The magic of Italy: Facts and fiction about Italy
On this site we don't want to tell you all those obvious things which you can find in any good guidebook or which have been repeated ad nauseam without originality in millions of magazine articles. For all the basic information we prefer to refer you to good guidebooks or other kinds of books or films which we recommend elsewhere on the site, or follow the links to other resources below.
Vespas, piazzas, espressos, fashion, cars, design: all this is by now the staple of every writer about Italy, and everybody knows about it.
We want to give you insider, news-related information, written by Italians. Understanding the language is the key to understanding the culture. For instance, did you know that in Val d'Aosta, a small region in the north-western corner of Italy, is the European equivalent to Las Vegas, the biggest casino in Europe: Saint Vincent? And that all the mountains above 4000 metres high in the Alps range are here? Did you know that the town of Viareggio, on the Tuscan coast near Lucca, boasts one of the most beautiful carnivals in the world, with big floats created by artists parading on the seafront and people eating and dancing in the streets for Mardi Gras over a period of two weeks? Let's talk about Pisa. Pisa is not only or even mainly the Leaning Tower. It's a Pompeii of the sea. Something remarkable happened: 15 Roman ships were recently uncovered, which makes it the biggest discovery of the Roman fleet.
There are also some current myths about Italy, which bear very little resemblance to the facts. Let's consider two of them.
Myth number one: since Italy is predominantly a Roman Catholic country, it must have a very high birth rate.
Fact: Italy has the lowest birth rate in Europe and one of the lowest (if not the lowest) in the world, with 9.1 births per 1,000 inhabitants. Compare it with the UK, for which the same figure is 11.9, or Norway, 13.3.

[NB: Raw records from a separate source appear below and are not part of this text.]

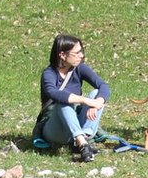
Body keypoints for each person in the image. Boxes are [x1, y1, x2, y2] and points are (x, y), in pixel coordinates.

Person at [33, 34, 109, 163]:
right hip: (55, 129)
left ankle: (84, 138)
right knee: (63, 102)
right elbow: (53, 93)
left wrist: (97, 103)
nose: (81, 55)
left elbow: (103, 86)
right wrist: (85, 100)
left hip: (76, 125)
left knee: (97, 93)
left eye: (81, 51)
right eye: (77, 53)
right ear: (62, 55)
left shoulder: (80, 68)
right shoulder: (49, 73)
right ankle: (82, 143)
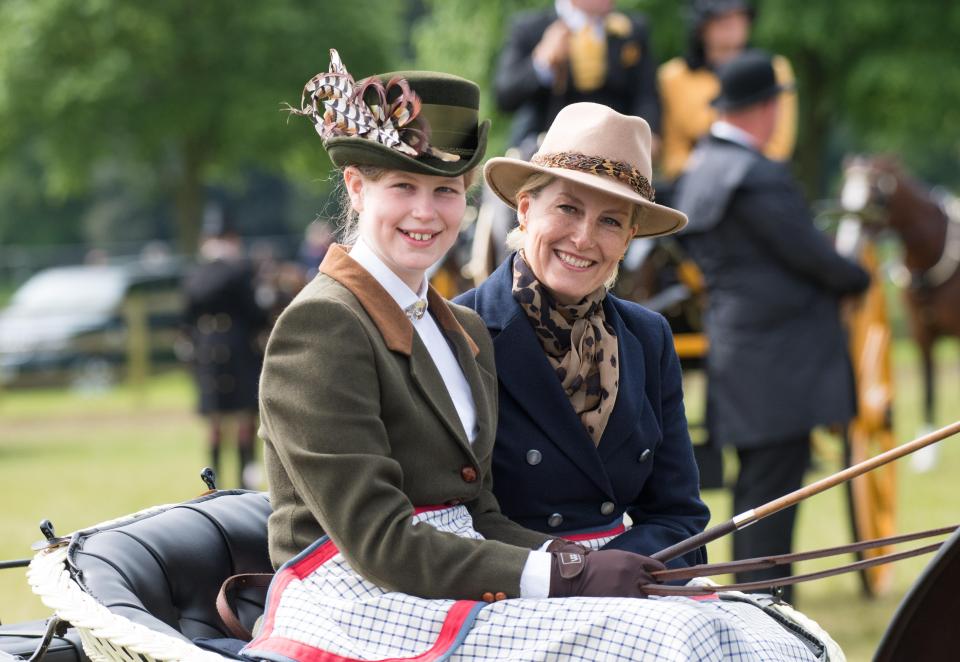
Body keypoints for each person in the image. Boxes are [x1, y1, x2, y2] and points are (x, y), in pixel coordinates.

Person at [245, 50, 823, 661]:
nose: (426, 212)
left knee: (769, 639)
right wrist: (568, 575)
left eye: (445, 191)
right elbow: (380, 539)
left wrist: (577, 564)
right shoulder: (322, 323)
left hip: (454, 574)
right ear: (357, 188)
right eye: (403, 187)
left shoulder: (449, 324)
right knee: (669, 643)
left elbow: (478, 511)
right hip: (362, 594)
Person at [455, 102, 710, 569]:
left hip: (627, 581)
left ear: (630, 237)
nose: (584, 238)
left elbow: (678, 516)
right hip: (505, 588)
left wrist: (616, 569)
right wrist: (566, 572)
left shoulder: (648, 336)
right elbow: (449, 519)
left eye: (610, 221)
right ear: (526, 210)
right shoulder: (458, 332)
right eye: (568, 209)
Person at [674, 50, 870, 602]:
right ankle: (767, 608)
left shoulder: (700, 170)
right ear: (763, 109)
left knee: (757, 493)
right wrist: (857, 277)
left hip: (737, 348)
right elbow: (811, 256)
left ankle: (759, 604)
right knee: (773, 498)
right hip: (782, 360)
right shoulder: (756, 175)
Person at [658, 0, 797, 183]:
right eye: (722, 17)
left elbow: (779, 147)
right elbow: (673, 155)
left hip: (756, 179)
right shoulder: (673, 77)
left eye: (739, 15)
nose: (733, 23)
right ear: (701, 25)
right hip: (694, 181)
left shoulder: (774, 70)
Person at [494, 0, 660, 151]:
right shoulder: (530, 28)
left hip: (612, 150)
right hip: (543, 148)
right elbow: (504, 96)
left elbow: (646, 95)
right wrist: (542, 63)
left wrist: (647, 133)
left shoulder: (631, 30)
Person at [182, 204, 268, 489]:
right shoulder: (240, 269)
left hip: (206, 350)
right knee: (244, 417)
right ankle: (245, 480)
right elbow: (254, 313)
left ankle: (213, 480)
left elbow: (187, 316)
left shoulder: (195, 273)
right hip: (238, 347)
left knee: (215, 422)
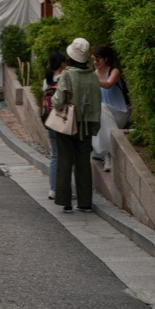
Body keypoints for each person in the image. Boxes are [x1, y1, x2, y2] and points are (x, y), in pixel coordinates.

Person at [52, 38, 101, 213]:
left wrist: (53, 100)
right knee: (83, 163)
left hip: (68, 123)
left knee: (65, 161)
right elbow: (97, 101)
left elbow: (58, 101)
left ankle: (66, 201)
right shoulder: (93, 75)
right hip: (87, 123)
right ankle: (85, 202)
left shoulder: (67, 75)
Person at [91, 46, 131, 172]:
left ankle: (107, 153)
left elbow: (108, 85)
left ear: (106, 59)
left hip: (120, 114)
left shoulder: (114, 72)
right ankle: (105, 154)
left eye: (98, 59)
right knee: (94, 111)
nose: (95, 62)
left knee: (101, 107)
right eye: (93, 60)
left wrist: (91, 79)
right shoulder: (93, 75)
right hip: (104, 116)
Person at [41, 51, 69, 202]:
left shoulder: (47, 81)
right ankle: (65, 189)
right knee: (65, 156)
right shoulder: (65, 78)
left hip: (50, 121)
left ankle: (53, 189)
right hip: (63, 121)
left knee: (54, 156)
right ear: (63, 63)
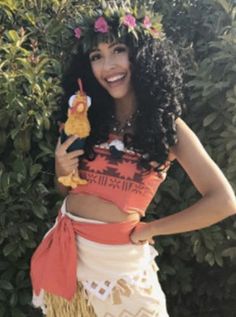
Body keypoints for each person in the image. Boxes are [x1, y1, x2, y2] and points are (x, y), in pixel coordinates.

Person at [30, 1, 236, 316]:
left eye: (118, 50)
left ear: (141, 56)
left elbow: (223, 201)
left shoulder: (169, 128)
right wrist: (61, 170)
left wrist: (150, 229)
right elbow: (67, 190)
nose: (108, 65)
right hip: (69, 257)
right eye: (96, 56)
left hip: (120, 265)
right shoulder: (85, 118)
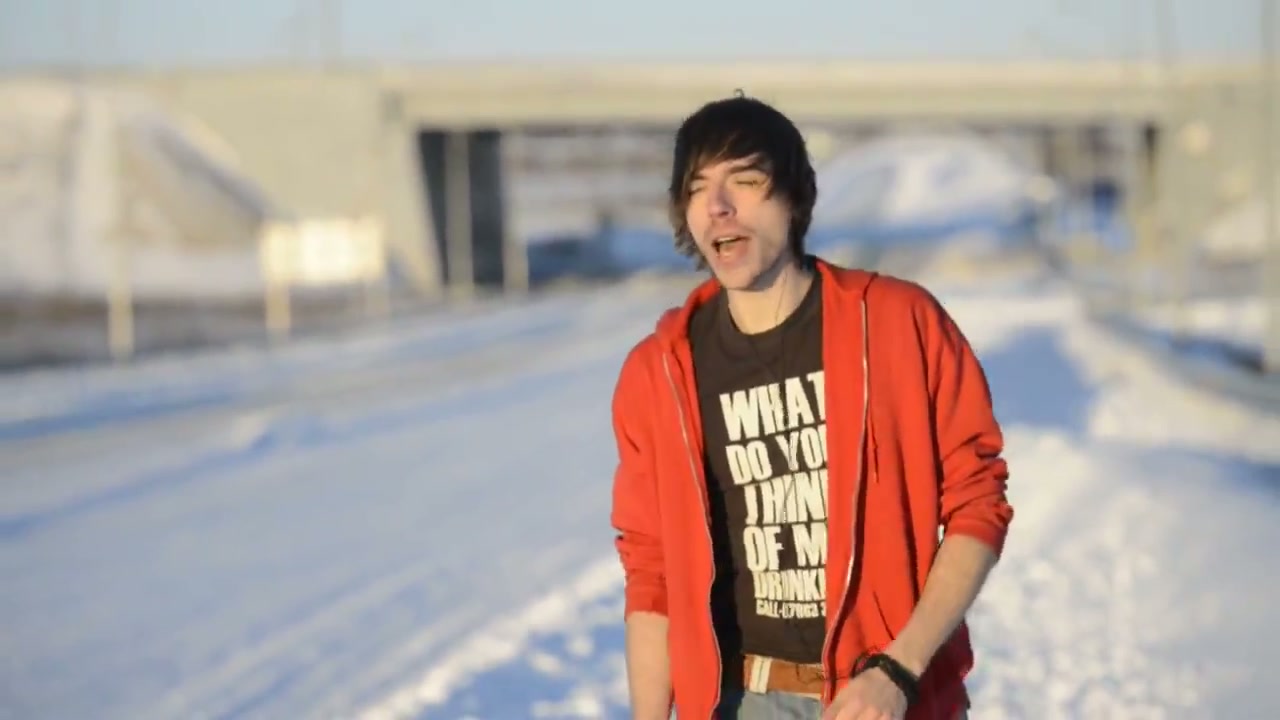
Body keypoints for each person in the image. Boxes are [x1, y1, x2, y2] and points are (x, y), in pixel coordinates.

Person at [608, 93, 1014, 720]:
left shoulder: (899, 323)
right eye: (697, 189)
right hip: (735, 701)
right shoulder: (657, 373)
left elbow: (977, 503)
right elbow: (651, 571)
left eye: (745, 181)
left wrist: (899, 669)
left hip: (882, 697)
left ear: (795, 197)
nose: (718, 206)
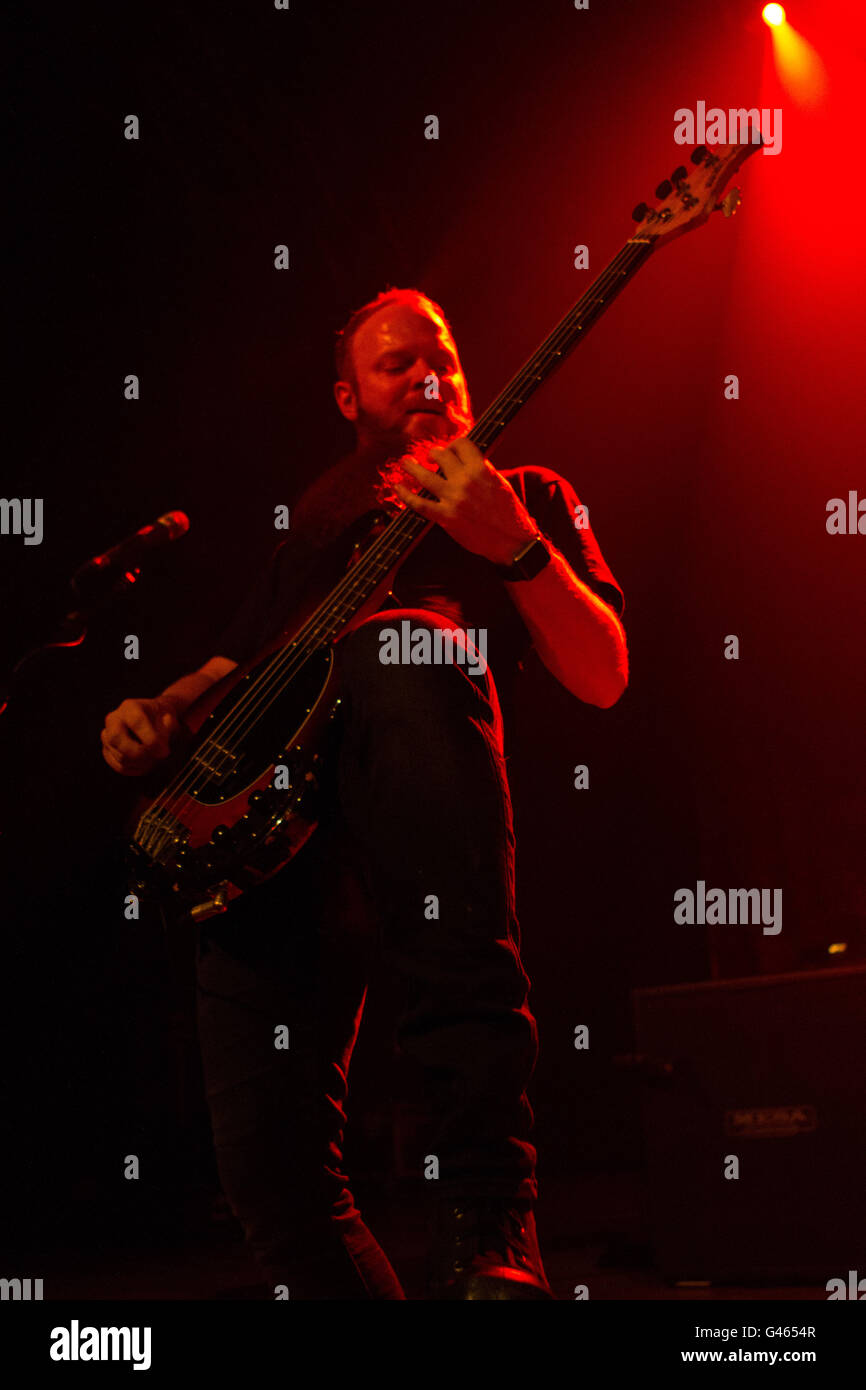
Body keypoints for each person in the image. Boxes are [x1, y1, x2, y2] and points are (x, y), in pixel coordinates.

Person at [100, 287, 628, 1299]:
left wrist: (510, 543)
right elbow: (232, 662)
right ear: (346, 397)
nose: (428, 375)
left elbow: (604, 671)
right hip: (270, 834)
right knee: (273, 1180)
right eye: (396, 364)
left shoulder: (529, 491)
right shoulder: (319, 517)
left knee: (405, 647)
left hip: (421, 805)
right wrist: (160, 712)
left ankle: (487, 1212)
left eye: (444, 358)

Myth number two: in Italy women are particularly discriminated against.
Fact: Italian women have acquired intellectual respectability relatively early in history. The women of Renaissance times had achieved a high degree of intellectual and literary freedom. Never in the history of the Western world has any era so abounded in poetry written by women as the Italian Renaissance. This period of Italian history is remarkable for an enormous number of learned, talented and powerful women, who rivalled men both in art and in political life. The first woman painter of some standing in the history of Western art is an Italian, Artemisia Gentileschi, rather worshipped as an icon by contemporary feminists.
But if we want to get to times closer to ours, let's think of the images of women that Italian cinema has conveyed or the type of actresses it has created. In the '50s and '60s, when Hollywood was dominated by the Marylin Monroe model of femininity of the pea-brained blonde, Cinecittà gave us Sophia Loren and Anna Magnani, impersonating on the screen figures of strong and assertive women.